= TASK DESCRIPTION =
Print the part of the Great Arizona ShakeOut post below that runs from "The Arizona Broadband" up to and including "the shaking stops.", without changing a word.

Saturday, September 01, 2012

Great Arizona Shakeout earthquake drill - drop, cover, hold on

In October 2012, communities throughout Arizona will participate in the first ever Great Arizona Shakeout to become acquainted with the recommended response in event of an earthquake: Drop, Cover, and Hold On

The Arizona Geological Survey and Arizona Division of Emergency Management are asking state and local authorities and school districts to participate in the ShakeOut event scheduled for 10:18 a.m. on Thursday, October 18, 2012

Arizona joins California, Idaho, Nevada, Oregon, Utah and Washington  in hosting an annual ShakeOut event. Last year, more than nine million people participated in ShakeOut events in the western U.S. Our goal with this statewide event is to engage at least 50,000 participants in a two-minute Drop, Cover, and Hold On drill  [Right, historical seismicity in Arizona, 1852-present.   Earthquakes > M=4.0]
While communities in Coconino, Mohave, Yavapai and Yuma counties--and to a lesser extent Cochise, Pima and Santa Cruz counties--are at greatest risk from earthquakes, no Arizona community is wholly immune from the shaking and damage that accompanies moderate- to large-magnitude earthquakes.
The Arizona Broadband Seismic Network recorded 131 earthquakes in 2011; most went unfelt. The largest events occurred near Clarkdale in central Arizona and were of magnitudes 3.7 and 3.6.  Faults in Arizona, surrounding states and Mexico are capable of damaging earthquakes up to magnitude 6.5 or 7.0.
The Arizona ShakeOut--like ShakeOuts in neighboring California, Nevada and Utah--is based upon a “Drop, Cover, and Hold On” drill.  This simple 2-minute drill has the potential to save lives and minimize injuries from earthquakes.  The Drop, Cover, and Hold On drill:
ü      Drop to the ground;
ü      Take Cover under a sturdy table or desk if possible and protect your head and neck;
ü      Hold On until the shaking stops.

The Great Arizona ShakeOut provides an opportunity to practice what to do before an earthquake occurs in your community. This two minute commitment can save lives. The ShakeOut is free and open to the public.

1 comment:

  1. I worry about the potential siesmic impact from 50,000 people dropping to the ground at the same time. Especially those of us who are carrying, let us say, a little extra momentum along.

    OTOH, I am happy to see that they are not charging anyone to do this.

Collected data

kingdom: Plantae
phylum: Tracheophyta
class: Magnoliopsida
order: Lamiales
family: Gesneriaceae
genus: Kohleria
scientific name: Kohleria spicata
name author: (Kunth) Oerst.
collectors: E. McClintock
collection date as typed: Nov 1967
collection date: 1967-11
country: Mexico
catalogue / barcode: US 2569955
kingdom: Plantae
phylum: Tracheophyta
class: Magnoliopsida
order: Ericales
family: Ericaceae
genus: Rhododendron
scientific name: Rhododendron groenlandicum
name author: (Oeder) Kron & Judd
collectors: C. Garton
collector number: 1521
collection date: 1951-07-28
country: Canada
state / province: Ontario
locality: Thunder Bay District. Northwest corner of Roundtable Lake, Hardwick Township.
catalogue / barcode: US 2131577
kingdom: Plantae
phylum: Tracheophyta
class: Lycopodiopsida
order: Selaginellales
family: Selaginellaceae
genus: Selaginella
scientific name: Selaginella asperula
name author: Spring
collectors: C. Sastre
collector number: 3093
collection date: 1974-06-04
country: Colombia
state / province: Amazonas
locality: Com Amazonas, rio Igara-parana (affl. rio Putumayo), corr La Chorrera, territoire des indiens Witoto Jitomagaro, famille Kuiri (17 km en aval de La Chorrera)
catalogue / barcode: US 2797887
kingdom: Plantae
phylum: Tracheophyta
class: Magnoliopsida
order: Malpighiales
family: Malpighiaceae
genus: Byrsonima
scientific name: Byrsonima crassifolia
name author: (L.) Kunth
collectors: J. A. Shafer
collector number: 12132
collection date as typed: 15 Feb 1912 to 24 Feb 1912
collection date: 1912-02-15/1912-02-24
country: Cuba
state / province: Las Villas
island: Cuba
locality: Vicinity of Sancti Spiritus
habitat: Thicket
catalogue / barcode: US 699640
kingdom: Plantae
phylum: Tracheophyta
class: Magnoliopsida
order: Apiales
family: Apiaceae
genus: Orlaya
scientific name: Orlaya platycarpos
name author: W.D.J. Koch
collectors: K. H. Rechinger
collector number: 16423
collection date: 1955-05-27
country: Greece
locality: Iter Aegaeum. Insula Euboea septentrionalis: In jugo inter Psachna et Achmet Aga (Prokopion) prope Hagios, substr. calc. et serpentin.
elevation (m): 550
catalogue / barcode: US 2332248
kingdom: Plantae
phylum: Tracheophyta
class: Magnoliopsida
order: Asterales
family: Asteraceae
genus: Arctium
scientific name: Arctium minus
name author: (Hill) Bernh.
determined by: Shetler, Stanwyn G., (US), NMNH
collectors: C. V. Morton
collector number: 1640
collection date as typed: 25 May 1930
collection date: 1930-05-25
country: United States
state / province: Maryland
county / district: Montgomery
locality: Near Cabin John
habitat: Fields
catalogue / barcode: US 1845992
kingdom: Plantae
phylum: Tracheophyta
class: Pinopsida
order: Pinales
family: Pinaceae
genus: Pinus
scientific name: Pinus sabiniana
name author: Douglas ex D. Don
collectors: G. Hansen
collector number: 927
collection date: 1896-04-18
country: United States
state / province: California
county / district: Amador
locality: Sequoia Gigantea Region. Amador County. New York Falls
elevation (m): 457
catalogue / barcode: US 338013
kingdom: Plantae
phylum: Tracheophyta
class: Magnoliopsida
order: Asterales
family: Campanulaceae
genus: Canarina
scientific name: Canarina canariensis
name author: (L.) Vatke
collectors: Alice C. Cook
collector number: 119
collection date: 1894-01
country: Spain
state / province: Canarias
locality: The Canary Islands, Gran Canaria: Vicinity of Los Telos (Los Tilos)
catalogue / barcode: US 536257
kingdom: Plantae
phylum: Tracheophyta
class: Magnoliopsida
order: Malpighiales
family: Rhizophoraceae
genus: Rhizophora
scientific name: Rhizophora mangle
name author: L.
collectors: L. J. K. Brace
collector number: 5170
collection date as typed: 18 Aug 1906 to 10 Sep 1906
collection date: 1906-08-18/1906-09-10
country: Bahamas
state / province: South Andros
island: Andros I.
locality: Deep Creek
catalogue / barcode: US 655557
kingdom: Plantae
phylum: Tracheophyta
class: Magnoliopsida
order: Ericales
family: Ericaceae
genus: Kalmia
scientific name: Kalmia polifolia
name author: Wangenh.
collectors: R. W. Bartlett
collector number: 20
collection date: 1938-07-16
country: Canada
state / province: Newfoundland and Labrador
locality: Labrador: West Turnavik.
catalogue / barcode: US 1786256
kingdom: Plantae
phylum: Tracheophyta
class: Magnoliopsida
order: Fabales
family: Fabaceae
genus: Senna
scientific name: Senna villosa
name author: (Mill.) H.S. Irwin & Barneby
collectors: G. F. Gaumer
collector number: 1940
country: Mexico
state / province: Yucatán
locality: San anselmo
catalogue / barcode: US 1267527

= REPLY TO THE TASK =
The Arizona Broadband Seismic Network recorded 131 earthquakes in 2011; most went unfelt. The largest events occurred near Clarkdale in central Arizona and were of magnitudes 3.7 and 3.6.  Faults in Arizona, surrounding states and Mexico are capable of damaging earthquakes up to magnitude 6.5 or 7.0.
The Arizona ShakeOut--like ShakeOuts in neighboring California, Nevada and Utah--is based upon a “Drop, Cover, and Hold On” drill.  This simple 2-minute drill has the potential to save lives and minimize injuries from earthquakes.  The Drop, Cover, and Hold On drill:
ü      Drop to the ground;
ü      Take Cover under a sturdy table or desk if possible and protect your head and neck;
ü      Hold On until the shaking stops.